- [Text excerpt]
☆ ☆ ☆ ☆ ☆
Ten graduate students to compete in 3MT final tonight

Submitted by Megan Miller

Ten graduate students will compete in the final round of the Three Minute Thesis competition at 5:30 p.m. Tuesday, March 1, at the K-State Alumni Center Banquet Room. Attendance is open to the public. The event will begin with a brief social period with snacks and refreshments. The formal program begins at 6 p.m.

The 10 finalists:

  • Natalie Duling, master's student in music, "Inclusive high school music education: How do we get there?"
  • Brandi Feehan, doctoral student in genetics, "Clue: Discovering the who, where, and what of gut microbes."
  • Olivia Haley, doctoral student in horticulture and natural resources, "There's a photon in my water! UV light, food safety, and you."
  • Lindsay Howard, doctoral student in couple and family therapy, "Raising an emotionally strong society."
  • Mehreen Iftikhar, master's student in grain science, "Accelerated shelf-life study of rice with added micronutrients."
  • Camille Rieber, master's student in statistics, "Why did the prairie chicken cross the road?"
  • Kiana Schulze, doctoral student in kinesiology, "Pulmonary hypertension: Not just a lung disease?"
  • Ketan Shende, doctoral student in biological and agricultural engineering, "Less time, more data!"
☆ ☆ ☆ ☆ ☆
- [Stored data]
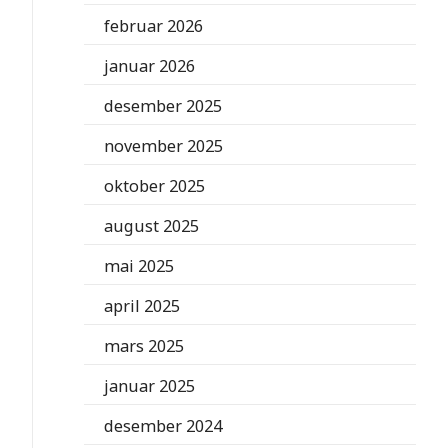
februar 2026
januar 2026
desember 2025
november 2025
oktober 2025
august 2025
mai 2025
april 2025
mars 2025
januar 2025
desember 2024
☆ ☆ ☆ ☆ ☆
- [Task prompt]
Could you continue the announcement about the Three Minute Thesis final from its last line?

- [Exercise answer]
  • Jack Sytsma, master's student in biology, "Saving the Prairie from Drought, One Grass at a Time"
  • Lily Woitaszewski, master's student in agronomy, "Cattle and cover crops: Coming together to combat weeds."

Judges in K-State's final competition select a first-place winner to receive a $500 scholarship and to represent K-State in the Midwestern Association of Graduate Schools' 3MT Competition in April. The second-place presenter is awarded a $250 scholarship. The audience will participate by voting for the people's choice winner, who receives a $125 scholarship.

The Three Minute Thesis Competition, known as 3MT, began in 2008 at the University of Queensland, Australia. The 3MT challenges graduate students to hone their science communication skills by presenting a compelling oration on their thesis topic and its significance in three minutes using a single slide.